The Importance of a Premium Beauty Brand

The retail market has changed completely with the advent of online shopping. Websites like Amazon and eBay offer consumers cheaper alternatives to the goods. The added bonus is having the goods delivered right to their door. Initially, this seems like a great thing for consumers. Especially in the run-up to Christmas, what downside can there be to saving money?

Cheap and Not Cheerful

It’s so crucial to be educated when it comes to what chemicals we put in and on our bodies. Part of that means shopping with a company or seller that you can trust. There are heaps and heaps of horror stories out there of beauty care gone wrong.

Some things aren’t always as they seem. Merarie Day, a woman selling cosmetics on eBay, presented her products as remedies for almost everything imaginable. One of these products was a herbal tea remedy. It promised to cure bad breath, bronchitis, asthma, tuberculosis, kidney stones and more. What’s even more astounding, was that the tea claimed to be a remedy for constipation AND diarrhoea!

Image: Devon County Council

Things got even worse as she offered a skin lightener containing hydroquinone. Hydroquinone is banned in cosmetics in the EU due to causing liver and nervous system damage. It also increases the likelihood of skin cancer from UV rays. Day also sold products containing mercury which can cause liver, kidney and brain damage.

Luckily, these products have been seized and Day has been ordered to pay over £30,000 or faces 18 months in prison. A victory in the end, but that doesn’t help those unlucky customers who bought into the false claims of her products and the allure of cost-effective beauty.

It’s All About Where You Buy, Not What You Buy

The legal limit for mercury in cosmetics is 1 ppm (parts per million) – here you can see just how illegal some of these cosmetics really are

It’s not just eBay where you’re at risk. Amazon is a monstrous online entity these days, recently reporting $2.9 billion in profit in a single quarter. eBay has a reputation as a place where you often get what you pay for, but very few people would expect Amazon to be victim to the same sorts of dangers. It’s easy to forget that Amazon is just like eBay in many ways. Users can make accounts and online shops on the website, so they can sell their products directly to other people online.
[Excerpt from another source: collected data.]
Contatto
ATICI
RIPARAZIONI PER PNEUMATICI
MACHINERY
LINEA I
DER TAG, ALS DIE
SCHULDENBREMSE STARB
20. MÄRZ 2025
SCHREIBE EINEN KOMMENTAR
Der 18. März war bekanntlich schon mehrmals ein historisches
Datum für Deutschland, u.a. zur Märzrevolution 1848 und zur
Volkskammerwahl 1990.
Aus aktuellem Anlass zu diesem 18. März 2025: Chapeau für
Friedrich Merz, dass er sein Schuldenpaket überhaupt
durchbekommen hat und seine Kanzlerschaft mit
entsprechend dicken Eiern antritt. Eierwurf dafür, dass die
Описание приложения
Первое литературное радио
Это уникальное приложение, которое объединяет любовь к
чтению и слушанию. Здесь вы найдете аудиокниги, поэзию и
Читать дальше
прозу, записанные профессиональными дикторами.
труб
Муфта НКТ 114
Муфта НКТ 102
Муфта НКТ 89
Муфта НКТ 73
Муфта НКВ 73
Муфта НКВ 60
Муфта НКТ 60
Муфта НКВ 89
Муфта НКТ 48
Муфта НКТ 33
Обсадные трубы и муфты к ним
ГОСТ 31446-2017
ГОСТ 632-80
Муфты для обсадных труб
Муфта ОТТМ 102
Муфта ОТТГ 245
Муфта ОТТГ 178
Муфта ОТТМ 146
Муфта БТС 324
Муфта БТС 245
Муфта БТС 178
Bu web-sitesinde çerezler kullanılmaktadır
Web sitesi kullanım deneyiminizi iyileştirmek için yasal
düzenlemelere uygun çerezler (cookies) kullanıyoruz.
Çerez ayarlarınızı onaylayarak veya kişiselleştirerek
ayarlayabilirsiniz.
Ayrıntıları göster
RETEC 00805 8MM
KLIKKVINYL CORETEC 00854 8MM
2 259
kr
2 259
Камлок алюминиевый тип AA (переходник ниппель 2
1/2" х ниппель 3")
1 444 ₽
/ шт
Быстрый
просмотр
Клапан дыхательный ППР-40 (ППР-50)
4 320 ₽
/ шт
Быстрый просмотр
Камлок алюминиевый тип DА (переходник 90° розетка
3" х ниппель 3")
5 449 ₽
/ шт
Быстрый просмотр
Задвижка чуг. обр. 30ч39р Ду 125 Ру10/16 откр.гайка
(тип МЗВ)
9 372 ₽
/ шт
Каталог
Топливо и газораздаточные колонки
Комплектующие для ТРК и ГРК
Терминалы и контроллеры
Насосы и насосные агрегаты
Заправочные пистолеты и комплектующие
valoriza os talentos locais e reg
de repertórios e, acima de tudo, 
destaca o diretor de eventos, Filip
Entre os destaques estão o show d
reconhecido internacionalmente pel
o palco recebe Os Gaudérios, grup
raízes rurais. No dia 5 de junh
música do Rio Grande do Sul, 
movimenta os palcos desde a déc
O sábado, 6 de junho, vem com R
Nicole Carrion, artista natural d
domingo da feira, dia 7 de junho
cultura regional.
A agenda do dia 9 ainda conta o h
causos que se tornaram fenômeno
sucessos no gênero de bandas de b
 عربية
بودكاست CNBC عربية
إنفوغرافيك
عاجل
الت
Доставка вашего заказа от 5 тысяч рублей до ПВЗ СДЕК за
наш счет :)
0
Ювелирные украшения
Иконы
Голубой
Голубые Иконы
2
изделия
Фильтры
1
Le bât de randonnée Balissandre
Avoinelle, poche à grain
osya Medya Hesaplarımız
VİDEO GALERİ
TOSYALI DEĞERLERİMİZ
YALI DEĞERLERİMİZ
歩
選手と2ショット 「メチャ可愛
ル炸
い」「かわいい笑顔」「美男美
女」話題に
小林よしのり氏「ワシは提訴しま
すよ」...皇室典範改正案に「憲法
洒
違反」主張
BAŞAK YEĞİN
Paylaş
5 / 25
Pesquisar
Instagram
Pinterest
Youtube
Over 50 NGOs, including the Mercury Policy Project, have sent an open letter to both Amazon and eBay, asking these sites to help in the prevention of these cosmetics being sold. Merarie Day has been punished for her role in supplying toxic goods, but what about the fact she was able to in the first place? According to the Environmental Working Group, “The products, purchased and tested by the Mercury Policy Project, in some cases contained as much as 30,000 parts per million, or ppm, of mercury – an astounding 30,000 times the legal limit of 1 ppm set by the Food and Drug Administration.” The letter is very clear: “It is past time for Amazon to stop pretending it is not responsible for toxic trade in illegal cosmetics on its website”. This just shows how easy it is for these dangerous products to enter the marketplace – and our bodies!

Knowing is Half the Battle

It’s stories like this that teach us the importance of knowing what’s in the products we use. It’s all well and good checking the label of a product to see what it contains, but what do you do when you know that there are labels out there promising to cure all issues but secretly containing harmful chemicals? What do you do when you can’t even trust the label?

When it comes to your skin and your health, there shouldn’t be any half measures or shortcuts. It may save you a few quid now to go with the cheaper options, but is the risk of brain damage or skin cancer worth a few quid saved?

This is why shopping with a premium brand like LCN offers you peace of mind. All LCN products are manufactured in accordance with UK and EC cosmetic directives. This means that when you buy with LCN, you know that you are safe from objectively harmful chemicals like mercury.

Don’t Just Mask the Issue

It’s not just online shopping where we need to be careful with what products we use. Cheap nail salons, offering manicures for a fraction of the cost have been springing up all over the place. Droves of people have flocked to get that coveted salon experience but without the accompanying price tag. It used to be that a manicure was a luxury saved for those special occasions like weddings or dress up events. Recently, it has become an increasingly common practice. There are now over 17000 nail salons in the US, according to recent census data.

Many of these budget salons pay their workers less than minimum wage. Numerous health issues have been seen to arise due to the manicurists working with these toxic products. That’s why you’ll see these images of budget nail salon workers with face masks and gloves. The New York Times released an article about the chemicals in the products “being tied to cancer, miscarriages, lung diseases and other ailments”. These horrible working conditions are a large part of where the discounted beauty comes from.

You Are What You Pay For

Being beautiful isn’t just about looking beautiful, it’s also about FEELING beautiful. When you’re paying for a cheaper manicure, or buying the cheapest products you can find, there’s often a hidden cost along with the price cut. That’s why it’s never a waste of money to make sure the beauty treatments and products you use are of the highest quality. Make sure you’re buying items fully compliant with regulations and completely cruelty-free.